One of the most important goals of the data platform is to ensure data quality.
One of the mechanisms is using JSON schema, as discussed above.
However, we also provide ability to provide custom rules for your dataset.
Here are some scenarios when it may be useful.
import sys
import json
apartments = json.loads(sys.stdin.read())
# CONFIG START
WARNING_PRICE_MIN = 1500
WARNING_PRICE_MAX = 6000
ERROR_PRICE_MIN = 500
ERROR_PRICE_MAX = 10000
# CONFIG END
has_price = False
for apartment in apartments:
flat_id = apartment.get('id')
price = apartment.get('price')
area = apartment.get('area')
price_sqm = None
if area and price:
has_price = True
price_sqm = price / area
if price_sqm < ERROR_PRICE_MIN:
raise Exception('Price for %s too low %f' % (flat_id, price_sqm))
elif price_sqm > ERROR_PRICE_MAX:
raise Exception('Price for %s too high %f' % (flat_id, price_sqm))
elif price_sqm < WARNING_PRICE_MIN:
print('Price for %s MAY BE too low %f' % (flat_id, price_sqm))
elif price_sqm > WARNING_PRICE_MAX:
print('Price for %s MAY BE too high %f' % (flat_id, price_sqm))
Simply load data from stdin.
import sys
import json
apartments = json.loads(sys.stdin.read())
For warnings print error message to console
elif price_sqm < WARNING_PRICE_MIN:
print('Price for %s MAY BE too low %f' % (flat_id, price_sqm))
For errors simply throw exception
elif price_sqm > ERROR_PRICE_MAX:
raise Exception('Price for %s too high %f' % (flat_id, price_sqm))
It is possible scenario that validator triggers both warning and error.
In that case higher importance (error) level validation is shown in our tool.
Now you have your validator code its time to test it! We recommend to test with valid and invalid scenario to make sure it works. First lets create valid JSON file APARTMENTS_VALID.json:
[{‘area’: 50, ‘price’: 200000, ‘id’: ‘1’}]

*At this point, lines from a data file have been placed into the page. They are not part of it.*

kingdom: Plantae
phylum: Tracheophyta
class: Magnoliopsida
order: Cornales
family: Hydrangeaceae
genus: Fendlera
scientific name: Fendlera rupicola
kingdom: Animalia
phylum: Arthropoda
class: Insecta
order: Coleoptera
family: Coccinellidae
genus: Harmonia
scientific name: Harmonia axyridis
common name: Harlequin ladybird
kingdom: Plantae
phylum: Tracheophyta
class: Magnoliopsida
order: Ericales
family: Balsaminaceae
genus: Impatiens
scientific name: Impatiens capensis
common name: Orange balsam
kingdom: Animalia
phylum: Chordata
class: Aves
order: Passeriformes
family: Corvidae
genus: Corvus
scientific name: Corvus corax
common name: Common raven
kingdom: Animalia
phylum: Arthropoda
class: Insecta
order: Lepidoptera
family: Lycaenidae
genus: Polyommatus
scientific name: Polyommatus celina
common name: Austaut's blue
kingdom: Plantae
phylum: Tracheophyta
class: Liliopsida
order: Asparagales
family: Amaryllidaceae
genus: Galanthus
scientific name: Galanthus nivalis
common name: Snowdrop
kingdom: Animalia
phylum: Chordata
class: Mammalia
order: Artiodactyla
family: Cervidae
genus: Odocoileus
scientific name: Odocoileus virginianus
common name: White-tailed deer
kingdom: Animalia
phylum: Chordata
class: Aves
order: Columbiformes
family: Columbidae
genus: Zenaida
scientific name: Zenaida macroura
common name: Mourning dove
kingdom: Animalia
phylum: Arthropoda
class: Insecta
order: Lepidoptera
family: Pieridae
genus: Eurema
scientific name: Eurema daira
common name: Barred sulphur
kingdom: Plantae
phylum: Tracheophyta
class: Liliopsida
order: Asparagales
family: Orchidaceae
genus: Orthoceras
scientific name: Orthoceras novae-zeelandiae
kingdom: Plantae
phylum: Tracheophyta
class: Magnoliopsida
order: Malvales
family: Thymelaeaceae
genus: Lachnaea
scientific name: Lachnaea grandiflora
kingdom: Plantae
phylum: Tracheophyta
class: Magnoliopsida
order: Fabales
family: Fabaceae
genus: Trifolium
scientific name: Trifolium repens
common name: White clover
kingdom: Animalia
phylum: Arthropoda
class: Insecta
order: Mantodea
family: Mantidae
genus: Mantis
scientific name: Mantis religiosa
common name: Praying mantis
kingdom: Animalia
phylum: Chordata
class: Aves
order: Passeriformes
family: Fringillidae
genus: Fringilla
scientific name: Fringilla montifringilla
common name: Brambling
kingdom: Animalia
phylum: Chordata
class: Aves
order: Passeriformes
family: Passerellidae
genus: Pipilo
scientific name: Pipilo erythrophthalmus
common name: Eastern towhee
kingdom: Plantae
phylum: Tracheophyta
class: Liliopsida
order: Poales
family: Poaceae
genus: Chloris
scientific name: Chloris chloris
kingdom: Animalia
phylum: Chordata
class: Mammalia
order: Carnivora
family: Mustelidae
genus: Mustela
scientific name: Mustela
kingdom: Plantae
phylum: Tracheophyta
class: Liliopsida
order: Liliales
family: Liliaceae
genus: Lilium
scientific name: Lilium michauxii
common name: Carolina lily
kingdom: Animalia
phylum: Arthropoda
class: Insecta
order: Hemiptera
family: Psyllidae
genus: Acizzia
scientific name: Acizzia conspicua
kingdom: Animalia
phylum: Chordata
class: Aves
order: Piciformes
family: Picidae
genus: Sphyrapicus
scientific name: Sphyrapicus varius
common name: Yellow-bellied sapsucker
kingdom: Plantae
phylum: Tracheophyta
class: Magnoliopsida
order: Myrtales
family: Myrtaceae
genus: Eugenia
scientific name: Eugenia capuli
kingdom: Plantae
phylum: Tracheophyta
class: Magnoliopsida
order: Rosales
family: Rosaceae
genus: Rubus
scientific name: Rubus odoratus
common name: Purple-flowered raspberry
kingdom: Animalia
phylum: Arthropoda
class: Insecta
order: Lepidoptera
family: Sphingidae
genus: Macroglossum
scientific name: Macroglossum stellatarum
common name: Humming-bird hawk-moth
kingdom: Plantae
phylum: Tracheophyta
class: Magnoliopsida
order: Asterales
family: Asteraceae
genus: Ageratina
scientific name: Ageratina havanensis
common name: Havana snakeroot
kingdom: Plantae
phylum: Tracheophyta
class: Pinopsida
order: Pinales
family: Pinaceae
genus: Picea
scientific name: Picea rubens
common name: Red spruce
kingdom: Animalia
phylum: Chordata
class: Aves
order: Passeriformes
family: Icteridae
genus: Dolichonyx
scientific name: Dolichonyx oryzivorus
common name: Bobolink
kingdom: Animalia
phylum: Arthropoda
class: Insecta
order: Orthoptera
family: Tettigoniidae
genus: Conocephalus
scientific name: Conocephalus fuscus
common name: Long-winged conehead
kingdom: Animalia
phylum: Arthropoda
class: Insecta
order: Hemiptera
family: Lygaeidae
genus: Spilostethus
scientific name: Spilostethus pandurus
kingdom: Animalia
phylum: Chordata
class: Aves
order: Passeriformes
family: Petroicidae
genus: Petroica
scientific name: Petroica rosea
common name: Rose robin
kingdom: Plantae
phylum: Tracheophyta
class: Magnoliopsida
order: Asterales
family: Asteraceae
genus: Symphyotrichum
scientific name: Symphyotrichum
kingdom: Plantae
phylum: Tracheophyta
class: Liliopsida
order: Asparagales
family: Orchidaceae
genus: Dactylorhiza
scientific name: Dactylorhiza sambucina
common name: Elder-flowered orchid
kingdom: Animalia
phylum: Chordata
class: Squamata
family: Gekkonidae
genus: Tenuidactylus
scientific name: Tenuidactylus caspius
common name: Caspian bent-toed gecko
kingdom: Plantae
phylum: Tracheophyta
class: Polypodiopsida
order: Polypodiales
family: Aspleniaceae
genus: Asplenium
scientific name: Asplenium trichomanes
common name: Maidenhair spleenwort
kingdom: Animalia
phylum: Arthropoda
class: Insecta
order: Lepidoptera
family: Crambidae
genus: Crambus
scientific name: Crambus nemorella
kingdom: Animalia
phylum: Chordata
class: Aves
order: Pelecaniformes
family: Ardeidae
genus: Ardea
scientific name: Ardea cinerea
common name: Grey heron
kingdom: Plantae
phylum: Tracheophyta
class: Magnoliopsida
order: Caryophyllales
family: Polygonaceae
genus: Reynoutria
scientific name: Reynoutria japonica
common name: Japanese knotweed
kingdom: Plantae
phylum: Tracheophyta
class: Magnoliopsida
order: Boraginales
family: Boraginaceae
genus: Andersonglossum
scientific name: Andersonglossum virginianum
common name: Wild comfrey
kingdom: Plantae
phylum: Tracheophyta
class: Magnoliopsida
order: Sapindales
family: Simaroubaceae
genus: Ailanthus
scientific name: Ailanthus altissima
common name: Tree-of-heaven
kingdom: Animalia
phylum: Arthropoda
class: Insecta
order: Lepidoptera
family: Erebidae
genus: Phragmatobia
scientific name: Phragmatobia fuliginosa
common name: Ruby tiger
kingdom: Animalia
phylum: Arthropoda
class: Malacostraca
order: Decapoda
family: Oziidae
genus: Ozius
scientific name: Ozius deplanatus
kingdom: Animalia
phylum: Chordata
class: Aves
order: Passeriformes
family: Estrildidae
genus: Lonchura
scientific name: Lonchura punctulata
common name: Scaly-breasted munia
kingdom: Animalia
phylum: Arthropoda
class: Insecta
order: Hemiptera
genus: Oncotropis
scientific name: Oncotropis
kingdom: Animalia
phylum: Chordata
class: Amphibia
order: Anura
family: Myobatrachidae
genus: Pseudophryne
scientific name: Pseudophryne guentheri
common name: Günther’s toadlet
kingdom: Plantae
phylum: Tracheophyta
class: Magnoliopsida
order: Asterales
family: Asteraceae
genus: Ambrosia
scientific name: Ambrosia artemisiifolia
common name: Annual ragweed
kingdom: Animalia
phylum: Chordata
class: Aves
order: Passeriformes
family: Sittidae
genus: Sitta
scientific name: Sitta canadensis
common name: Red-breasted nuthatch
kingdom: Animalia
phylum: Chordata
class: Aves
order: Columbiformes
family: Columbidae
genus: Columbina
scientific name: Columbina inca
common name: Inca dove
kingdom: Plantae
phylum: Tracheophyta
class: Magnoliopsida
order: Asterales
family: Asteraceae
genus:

Test it by piping via command line using terminal:
>>
>> python3 price_validator.py < APARTMENTS_VALID.json
>>
Since data in JSON is valid, as expected nothing will be printed. Now lets created invalid data sample APARTMENTS_INVALID.JSON
[{‘area’: 50, ‘price’: 20000000, ‘id’: ‘1’}]
Lets run it in command line
>>
>> python3 price_validator.py < APARTMENTS_INVALID.json
>> Price for 1 too high 200000000!
We have just completed writing and testing our first validator! Good luck creating new rules to ensure data quality.